Gayle noted how relieving it is to have this decision behind him, especially with the uncertainty around the upcoming high school season after Gov. Andrew Cuomo announced Monday that high-risk winter sports — basketball, wrestling, ice hockey and cheerleading — were not permitted to begin on Nov. 30 due to the ongoing COVID-19 pandemic.

But Friday was much more about the moment itself. The fact that this decision came on the three-year anniversary of Gayle's grandmother, Shirley Ann, passing away. The range of emotions in the air were high, so it was only right that a dark day in the Gayles' past be brightened by what's to come in the future.

What stood out about OSU was the relationship Gayle developed with its coaches, as head coach Chris Holtmann and his staff reached out to him on at least a weekly basis.

Following in the footsteps of big, playmaking guards like former Buckeye greats D'Angelo Russell and Evan Turner, the 6-foot-5 swingman looks forward to rotating between the one, two and three guard spots in Columbus. Ohio State — ranked No. 23 in the preseason AP Poll — is a part of a strong basketball conference in the Big Ten, as six other schools in the league are ranked in the AP's Top 25.

Showing off his prowess on national stages with the NY Renaissance AAU club, on the Nike Elite Youth Basketball League circuit and even at a recent SLAM magazine event, Gayle wants the type of pressure that playing at a high-level program brings along.

"It's just gonna be great because every night you're gonna play against some talent and it's gonna be tough," said Gayle, who's averaged 23.9 points, nine rebounds, 3.4 assists and 2.4 steals per game for L-P. "I love tough, gritty games, so every game's gonna be action-packed. You know, I can't wait."

Gayle thanked so many throughout the L-P community, but one other name he noted was his fallen cousin, Eric Davis, who coached Gayle as a kid and put him on to the game. He was able to reflect on what he'd say if Davis were still here today.
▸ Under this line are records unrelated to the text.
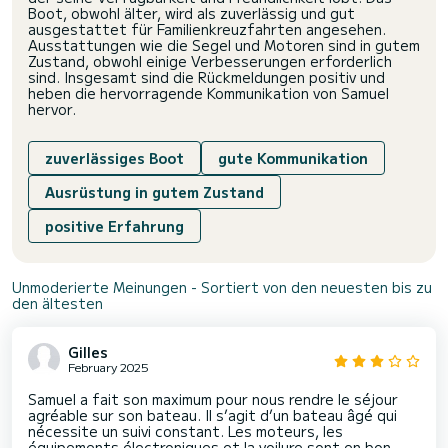
Boot, obwohl älter, wird als zuverlässig und gut
ausgestattet für Familienkreuzfahrten angesehen.
Ausstattungen wie die Segel und Motoren sind in gutem
Zustand, obwohl einige Verbesserungen erforderlich
sind. Insgesamt sind die Rückmeldungen positiv und
heben die hervorragende Kommunikation von Samuel
hervor.
zuverlässiges Boot
gute Kommunikation
Ausrüstung in gutem Zustand
positive Erfahrung
Unmoderierte Meinungen - Sortiert von den neuesten bis zu
den ältesten
Gilles
February 2025
Samuel a fait son maximum pour nous rendre le séjour
agréable sur son bateau. Il s’agit d’un bateau âgé qui
nécessite un suivi constant. Les moteurs, les
équipements électroniques et la voilure sont en bon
"I would just thank him. Without him, none of this would be even remotely close," Gayle said of Davis, who passed away in 2018. "Like, I never thought today I would be sitting in this chair committing to a university. And I just wanted to thank him because he made this all possible. So I thank him for looking down on me and watching over me all the years."

Bradshaw also noted how this was not only a Lew-Port event, as he made sure to commend the former and current Niagara Falls coaches Sal Constantino and Brent Gadacz for their places in Gayle's journey.

As tough as COVID has been on all of us, Bradshaw said that the pandemic may have benefitted someone like Gayle. Being able to play in an AAU program that films practices and tournaments for colleges, as well as being able to bulk up 25 pounds in the weight room, the two-time NFL player of the year has been cleared of outside noise and has been able to focus on basketball.

Now the question is, how many times will we get to see Gayle throw down thunderous jams this season?

"Eventually we've gotta get back on the floor. We're doing our best, I don't know what's gonna happen," Bradshaw said. "But as our superintendent said ... if there's any chance we can have it, we're having it. You never know if it comes down to individual school districts, and they don't want it, we're gonna have it still. So no matter who we have to play, if we have to schedule all non-league games, that's what we're doing."